ACTIVITY 1: In the summertime post below, why does the writer take strong issue with Mr Gershwin? Answer in one to three sentences.
ACTIVITY 2: Render this sentence from the summertime post below in Spanish: "Several weeks into the heatwave, and one long week into the summer holidays I'd like to take strong issue with Mr Gershwin."
ACTIVITY 3: List every thing the summertime post below says summertime means in the writer's world.

SUPPLIED PASSAGE:

★ ★ ★ ★ ★ ★ ★

Friday, July 28, 2006

Summertime... And the living is easy....?

Several weeks into the heatwave, and one long week into the summer holidays I'd like to take strong issue with Mr Gershwin. As the TV weather maps continue to glow scarlet and the temperatures achieve record levels (should that be CD levels these days?) the living here is far from easy. Sadly, in my world summertime means slimy skirmishes with suncream on small limbs and endless nagging about sunhats, incessant demands for meals to be eaten-- cooked even-- out of doors, and the evening routine of tidying up being further complicated by having a larger arena-- one which involves both sand and soil-- from which to retrieve Barbie shoes and jigsaw pieces.

★ ★ ★ ★ ★ ★ ★

EXERCISE DATA:

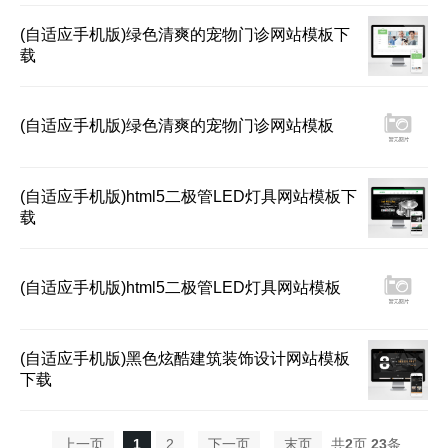
(自适应手机版)绿色清爽的宠物门诊网站模板下
载
(自适应手机版)绿色清爽的宠物门诊网站模板
(自适应手机版)html5二极管LED灯具网站模板下
载
(自适应手机版)html5二极管LED灯具网站模板
(自适应手机版)黑色炫酷建筑装饰设计网站模板
下载
上一页
1
2
下一页
末页
共
2
页
23
条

★ ★ ★ ★ ★ ★ ★

EXERCISE OUTPUT 1: Gershwin's line says summertime living is easy, but the writer finds it far from easy. In the writer's world, summer means slimy struggles with suncream on small limbs, endless nagging about sunhats, and incessant demands to eat, and even cook, meals outdoors. The evening tidy-up is also harder, because Barbie shoes and jigsaw pieces must be retrieved from a larger area of sand and soil.

EXERCISE OUTPUT 2: Tras varias semanas de ola de calor y una larga semana de vacaciones de verano, me gustaría discrepar rotundamente del Sr. Gershwin.

EXERCISE OUTPUT 3:
- Slimy skirmishes with suncream on small limbs
- Endless nagging about sunhats
- Incessant demands for meals to be eaten, and even cooked, out of doors
- An evening tidy-up complicated by a larger area, involving both sand and soil, from which to retrieve Barbie shoes and jigsaw pieces